Records to use START
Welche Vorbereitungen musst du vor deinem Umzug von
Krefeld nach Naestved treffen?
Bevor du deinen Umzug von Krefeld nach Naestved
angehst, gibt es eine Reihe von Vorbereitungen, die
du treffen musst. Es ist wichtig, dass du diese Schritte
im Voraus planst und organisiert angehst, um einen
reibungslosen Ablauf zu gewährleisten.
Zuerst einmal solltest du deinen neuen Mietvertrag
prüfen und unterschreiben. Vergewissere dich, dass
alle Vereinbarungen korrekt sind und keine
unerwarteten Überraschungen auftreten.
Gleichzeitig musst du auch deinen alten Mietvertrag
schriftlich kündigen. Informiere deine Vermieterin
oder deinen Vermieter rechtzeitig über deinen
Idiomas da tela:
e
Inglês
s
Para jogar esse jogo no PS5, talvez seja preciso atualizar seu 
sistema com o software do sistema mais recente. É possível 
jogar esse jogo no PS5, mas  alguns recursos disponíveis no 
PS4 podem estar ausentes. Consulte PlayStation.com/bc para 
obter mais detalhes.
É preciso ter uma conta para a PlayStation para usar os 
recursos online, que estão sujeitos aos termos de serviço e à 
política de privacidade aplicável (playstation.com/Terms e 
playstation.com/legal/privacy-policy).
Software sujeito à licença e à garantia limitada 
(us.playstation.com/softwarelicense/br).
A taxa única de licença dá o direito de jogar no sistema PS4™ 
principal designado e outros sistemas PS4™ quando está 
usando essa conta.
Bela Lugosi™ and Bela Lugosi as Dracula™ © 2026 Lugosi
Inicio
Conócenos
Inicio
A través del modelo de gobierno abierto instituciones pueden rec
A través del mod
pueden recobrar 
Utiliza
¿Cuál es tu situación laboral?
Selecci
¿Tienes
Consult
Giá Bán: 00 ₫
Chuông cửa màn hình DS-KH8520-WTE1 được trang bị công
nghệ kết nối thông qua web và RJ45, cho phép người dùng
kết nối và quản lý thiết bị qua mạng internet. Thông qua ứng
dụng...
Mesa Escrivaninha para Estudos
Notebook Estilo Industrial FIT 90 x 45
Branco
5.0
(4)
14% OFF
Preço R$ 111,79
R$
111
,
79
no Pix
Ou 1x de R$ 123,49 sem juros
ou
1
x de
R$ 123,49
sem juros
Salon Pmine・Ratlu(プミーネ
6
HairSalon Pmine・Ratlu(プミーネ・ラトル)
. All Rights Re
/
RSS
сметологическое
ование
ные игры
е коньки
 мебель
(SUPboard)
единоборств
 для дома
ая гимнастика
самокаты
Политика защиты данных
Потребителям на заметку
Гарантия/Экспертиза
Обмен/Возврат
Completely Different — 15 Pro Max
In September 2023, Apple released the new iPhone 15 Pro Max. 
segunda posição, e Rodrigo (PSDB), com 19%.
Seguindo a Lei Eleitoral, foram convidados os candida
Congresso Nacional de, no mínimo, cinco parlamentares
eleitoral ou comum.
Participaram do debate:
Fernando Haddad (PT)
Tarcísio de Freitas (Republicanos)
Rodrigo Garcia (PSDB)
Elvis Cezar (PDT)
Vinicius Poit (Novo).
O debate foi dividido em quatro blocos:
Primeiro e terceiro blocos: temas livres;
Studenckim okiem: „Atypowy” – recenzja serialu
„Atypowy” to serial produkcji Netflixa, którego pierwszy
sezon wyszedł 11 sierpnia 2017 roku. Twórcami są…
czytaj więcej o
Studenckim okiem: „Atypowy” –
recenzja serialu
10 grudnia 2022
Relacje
Records to use END
Gather all lines from the listing above in which "angehst" occurs.

angehst, gibt es eine Reihe von Vorbereitungen, die
im Voraus planst und organisiert angehst, um einen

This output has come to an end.